**SOURCE MATERIAL**
########

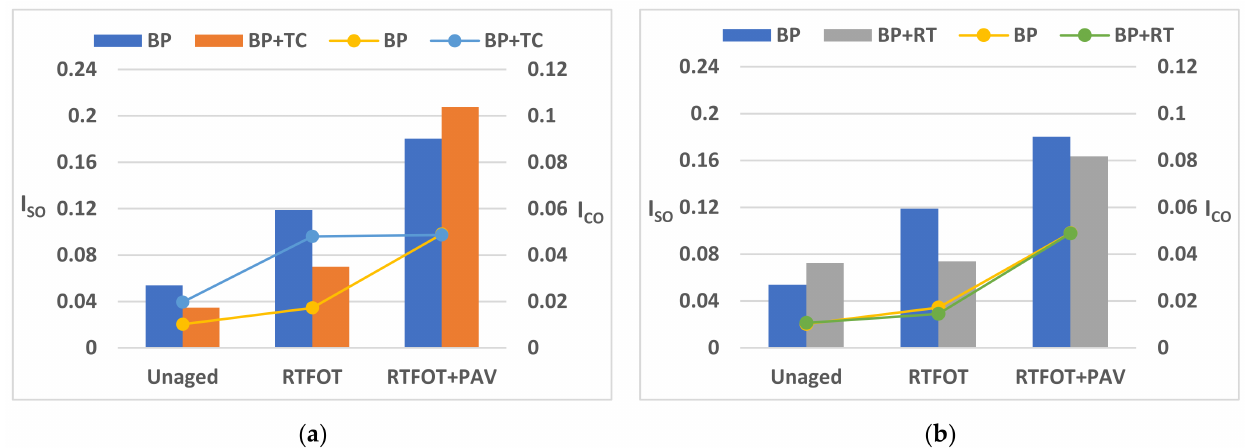
Figure 12. Carbonyl index (curve) and sulfoxide index (grouped histogram) values at every ageing stage of ( a ) BP and BP + TC; ( b ) BP and BP +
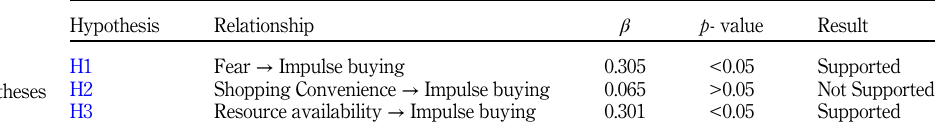
Table 3. Results of hypotheses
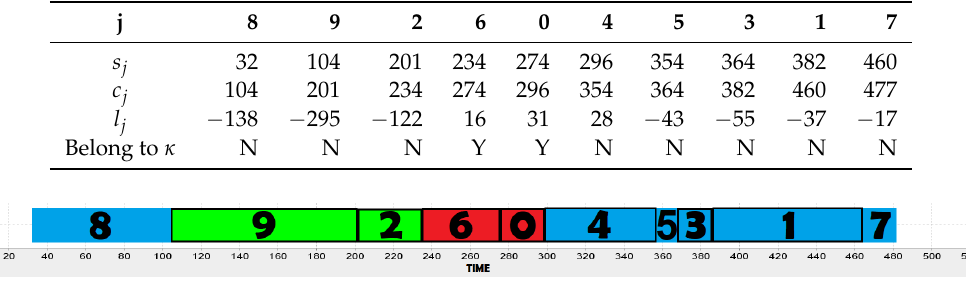
Table 6. Initial solution σ of the instance N_3_10.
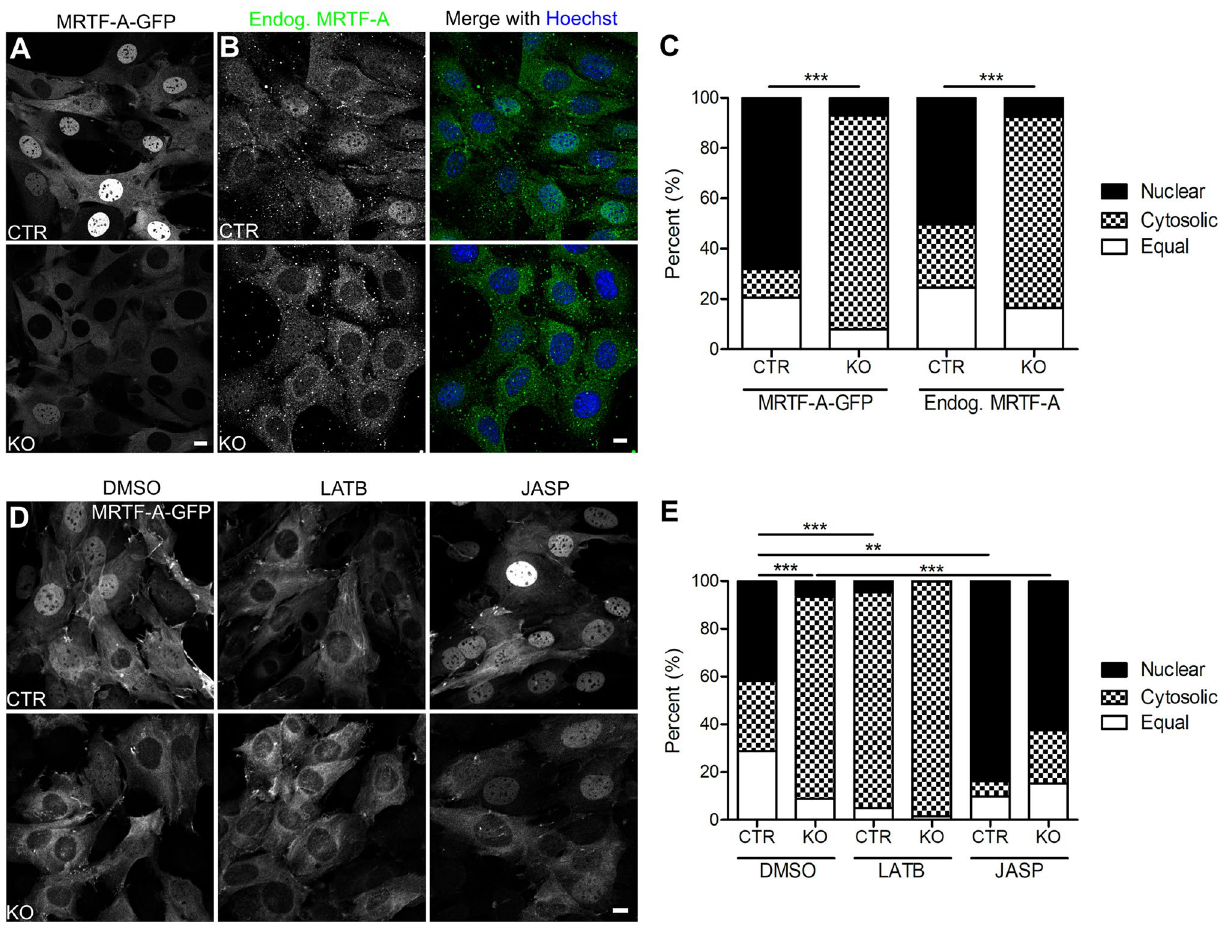
Figure 2. CAP2 controls MRTF-A localization in an actin-dependent manner. ( A ) Representative micrographs of CTR and KO MEFs that stably expressed GFP-tagged MRTF-A (MRTF-A-GFP). ( B ) Representative micrographs of CTR and KO MEFs stained with an antibody against MRTF-A (green). MEFs were counterstained with the DNA-dye Hoechst (blue). ( C ) Categorization of MEFs according to the localization of MRTF-A-GFP or endogenous MRTF-A, i.e. fractions with mainly nuclear or cytosolic MRTF-A-GFP and fraction with equal levels in both compartments. ( D ) Representative micrographs of MRTF-A-GFP-expressing CTR and KO MEFs upon treatment with either DMSO, latrunculin B (LATB) or jasplakinolide (JASP). ( E ) Categorization of MEFs according to the localization of MRTF-A-GFP upon treatment with either DMSO, LATB or JASP. Scale bars (in µm): 10 ( A , B , D ). *P < 0.05, **P < 0.01, ***P < 0.001, ns not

########

**PROMPT**
Take from the listing above each line in which the string "Table" is found.

**ANSWER BOX**
Table 3. Results of hypotheses
Table 6. Initial solution σ of the instance N_3_10.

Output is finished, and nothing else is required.